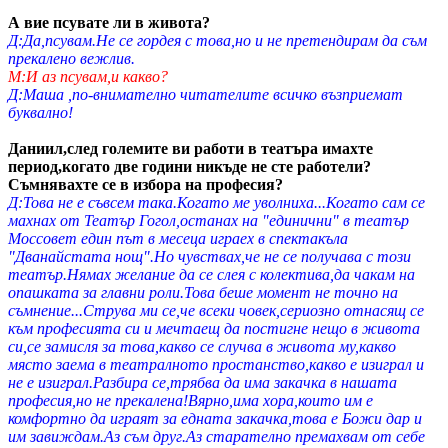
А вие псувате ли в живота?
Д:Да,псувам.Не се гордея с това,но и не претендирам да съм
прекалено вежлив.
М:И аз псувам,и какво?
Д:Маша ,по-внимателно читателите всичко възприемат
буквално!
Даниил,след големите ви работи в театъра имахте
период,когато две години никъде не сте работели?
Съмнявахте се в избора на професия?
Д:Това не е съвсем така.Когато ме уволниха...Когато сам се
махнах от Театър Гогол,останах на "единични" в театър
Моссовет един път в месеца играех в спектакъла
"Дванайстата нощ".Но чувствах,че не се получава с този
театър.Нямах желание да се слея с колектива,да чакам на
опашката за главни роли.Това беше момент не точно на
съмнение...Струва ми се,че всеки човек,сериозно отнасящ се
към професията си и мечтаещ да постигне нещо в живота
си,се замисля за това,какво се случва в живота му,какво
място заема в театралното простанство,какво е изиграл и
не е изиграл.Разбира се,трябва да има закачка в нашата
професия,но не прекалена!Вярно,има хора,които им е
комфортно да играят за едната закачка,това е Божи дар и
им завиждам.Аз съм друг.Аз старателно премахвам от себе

* * *

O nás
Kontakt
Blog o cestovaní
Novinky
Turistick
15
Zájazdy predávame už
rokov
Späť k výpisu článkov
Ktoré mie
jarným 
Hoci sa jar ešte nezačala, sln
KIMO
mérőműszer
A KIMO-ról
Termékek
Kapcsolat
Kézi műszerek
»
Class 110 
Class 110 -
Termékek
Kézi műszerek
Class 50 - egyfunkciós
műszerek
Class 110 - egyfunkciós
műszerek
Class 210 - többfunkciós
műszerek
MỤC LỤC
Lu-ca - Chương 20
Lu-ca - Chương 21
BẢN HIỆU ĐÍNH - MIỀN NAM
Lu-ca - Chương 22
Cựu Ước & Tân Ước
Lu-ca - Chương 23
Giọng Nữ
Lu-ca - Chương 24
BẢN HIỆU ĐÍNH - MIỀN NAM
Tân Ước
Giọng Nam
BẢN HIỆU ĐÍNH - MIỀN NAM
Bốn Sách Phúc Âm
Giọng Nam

==

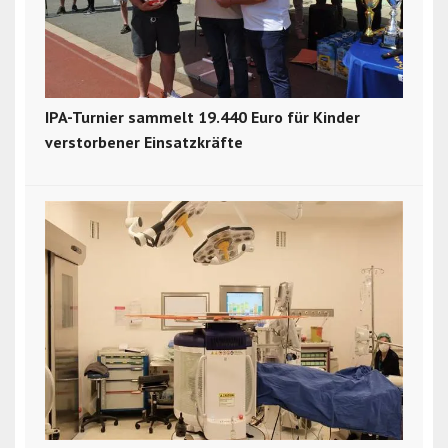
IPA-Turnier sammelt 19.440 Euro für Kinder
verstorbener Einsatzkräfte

УСЛОВИЕ ЗАДАНИЯ:
Выведите без изменений строки от строки, содержащей «IPA-Turnier sammelt 19.440 Euro für Kinder», до строки, содержащей «verstorbener Einsatzkräfte», включительно.

ПИСЬМЕННЫЙ ОТВЕТ:
IPA-Turnier sammelt 19.440 Euro für Kinder
verstorbener Einsatzkräfte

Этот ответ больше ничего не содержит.